Well, I’ll tell you, though I seriously doubt if you can appreciate the mood or even understand the language. I’m thinking back, now, to my own moment on this stage in 1942, when the hundred and forty pounds were then a hundred and eighteen … the hairline was unreceded … when my dear friend, Helen Foley, out there, had less gray in her hair but was no more beautiful than she is today—and when the late and beloved Henry Merz tried to explain to me why I couldn’t get into the varsity football game because he found it difficult to reconcile playing a quarterback who weighed less than the team bulldog. All these things come back now, and have during the forty-eight hours I’ve been walking these streets of my youth.

So I preface a few remarks this evening with this plea for some degree of compassion on the part of you young people. Allow him this moment of recollection and keep in mind that twenty-five years from now you may well retrace your steps as I have and come back into this ugly and beloved room and wish in your heart of hearts, as I find myself wishing, that the twenty-five years had not gone by and that they could be relived. With more wisdom, perhaps, with more farsightedness, with more logic and reason and balance—but however—to be re-lived so that the mirror would once again reveal the unlined, marvelous face of youth that looks back with no fears and no trepidations, with an acceptance of challenge and with a dedication to meet the challenge.

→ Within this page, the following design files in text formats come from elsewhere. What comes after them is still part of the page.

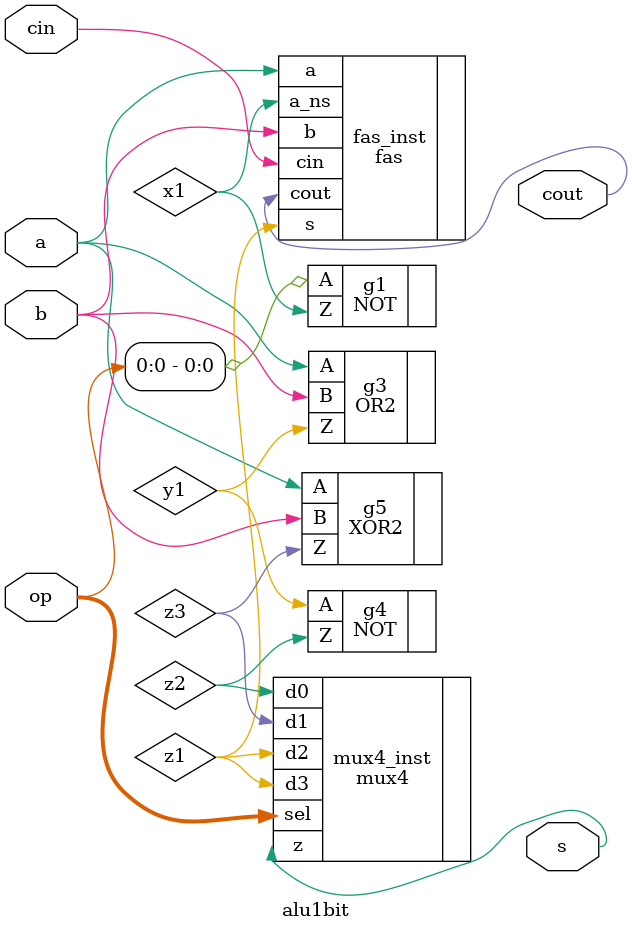
<source format=sv>
module alu1bit (
    input logic a,           // Input bit a
    input logic b,           // Input bit b
    input logic cin,         // Carry in
    input logic [1:0] op,    // Operation
    output logic s,          // Output S
    output logic cout        // Carry out
);

// Put your code here
// ------------------

    // Signal declaration for inner output wires
    logic x1;
    logic y1;
    logic z1, z2, z3;

    // Gate instantiations
    NOT #(
        .Tpdhl(10),
        .Tpdlh(10)
    ) g1 (
        .Z(x1),
        .A(op[0])
    );

    fas fas_inst (
        .s(z1),
        .cout(cout),
        .a(a),
        .b(b),
        .cin(cin),
        .a_ns(x1)
    );

    OR2 #(
        .Tpdhl(10),
        .Tpdlh(10)
    ) g3(
        .Z(y1),
        .A(a),
        .B(b)
    );

    NOT #(
        .Tpdhl(10),
        .Tpdlh(10)
    ) g4(
        .Z(z2),
        .A(y1)
    );

    XOR2 #(
        .Tpdhl(6),
        .Tpdlh(6)
    ) g5(
        .Z(z3),
        .A(a),
        .B(b)
    );

    mux4 mux4_inst (
        .z(s),
        .d0(z2),
        .d1(z3),
        .d2(z1),
        .d3(z1),
        .sel(op)
    );

// End of your code

endmodule

</source>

And this is, of course, what I’m here to talk about. Challenge. Are you tough enough—that’s the theme. That’s the question. Are you tough enough? I submit to you, young ladies and gentlemen, of all the virtues of man—toughness is the singular quality most required of you on this 28th day of January, the nineteen hundred and sixty eighth year of our Lord. Roddy—that kid of twenty-five years ago, and his contemporaries—had a few challenges of their own. World War Two. A brief lemonade after the Graduation ceremonies—and then a train to the induction centers. It was that way for most of us. But we had some things going for us that you don’t have. We had a sense of rightness. We had a sense of morality. The world had been botched up by the preceding generation—but our course was relatively clear. We were simply there to repair the damage that had been done and to make damned sure that our children would have no such chore. But … the best laid schemes o’mice and men go oft a-gley. So here, this evening, this member of a preceding generation stands in front of you by way of an apology that we did our job most improperly. We, in a sense, settled nothing and we have left you a world far more botched than the one that was left to us.